PART 3
Chapter 30
(continued)
"I have only to go stubbornly on towards my aim, and I shall
attain my end," thought Levin; "and it's something to work and
take trouble for. This is not a matter of myself individually;
the question of the public welfare comes into it. The whole
system of culture, the chief element in the condition of the
people, must be completely transformed. Instead of poverty,
general prosperity and content; instead of hostility, harmony and
unity of interests. In short, a bloodless revolution, but a
revolution of the greatest magnitude, beginning in the little
circle of our district, then the province, then Russia, the whole
world. Because a just idea cannot but be fruitful. Yes, it's an
aim worth working for. And it's being me, Kostya Levin, who went
to a ball in a black tie, and was refused by the Shtcherbatskaya
girl, and who was intrinsically such a pitiful, worthless
creature--that proves nothing; I feel sure Franklin felt just as
worthless, and he too had no faith in himself, thinking of
himself as a whole. That means nothing.
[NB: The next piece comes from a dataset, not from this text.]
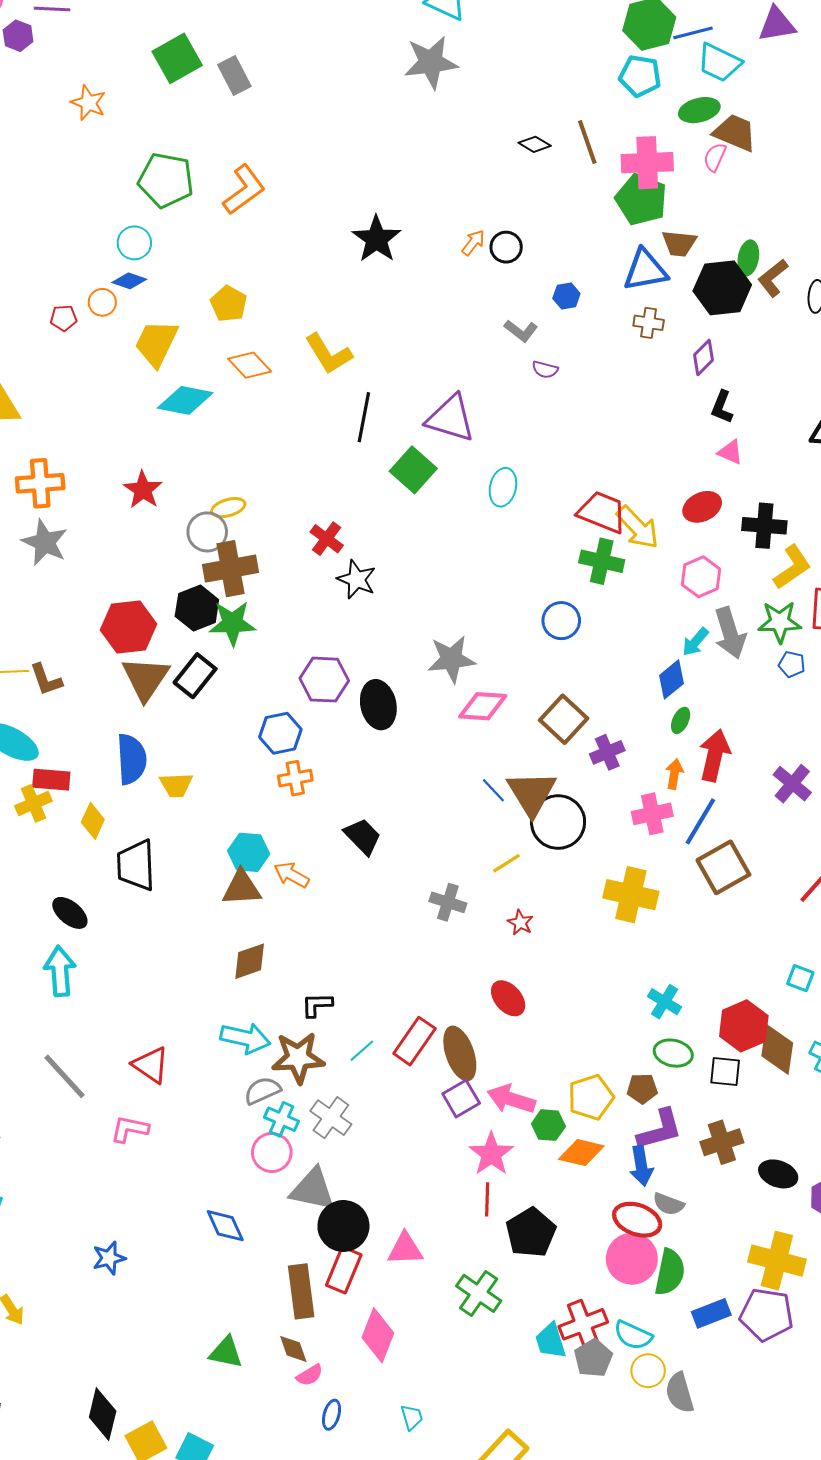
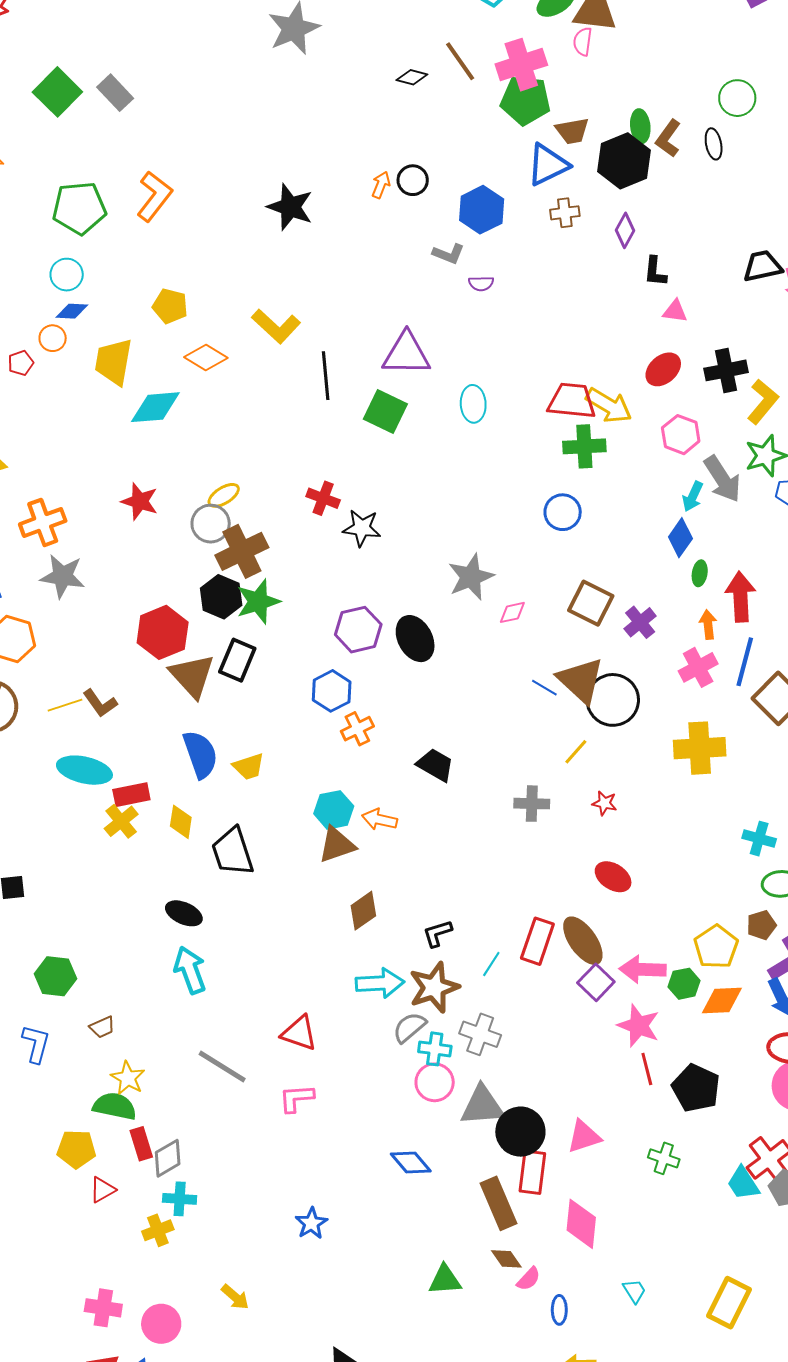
blue hexagon: (566, 296) -> (482, 210), size x1.8
pink diamond: (483, 706) -> (512, 612), size x0.6
green cross: (479, 1293) -> (664, 1158), size x0.7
And he too, most
likely, had an Agafea Mihalovna to whom he confided his secrets."
Musing on such thoughts Levin reached home in the darkness.
The bailiff, who had been to the merchant, had come back and
brought part of the money for the wheat. An agreement had been
made with the old servant, and on the road the bailiff had
learned that everywhere the corn was still standing in the
fields, so that his one hundred and sixty shocks that had not
been carried were nothing in comparison with the losses of
others.
After dinner Levin was sitting, as he usually did, in an
easy chair with a book, and as he read he went on thinking of the
journey before him in connection with his book. Today all the
significance of his book rose before him with special
distinctness, and whole periods ranged themselves in his mind in
illustration of his theories. "I must write that down," he
thought. "That ought to form a brief introduction, which I
thought unnecessary before." He got up to go to his writing
table, and Laska, lying at his feet, got up too, stretching and
looking at him as though to inquire where to go. But he had not
time to write it down, for the head peasants had come round, and
Levin went out into the hall to them.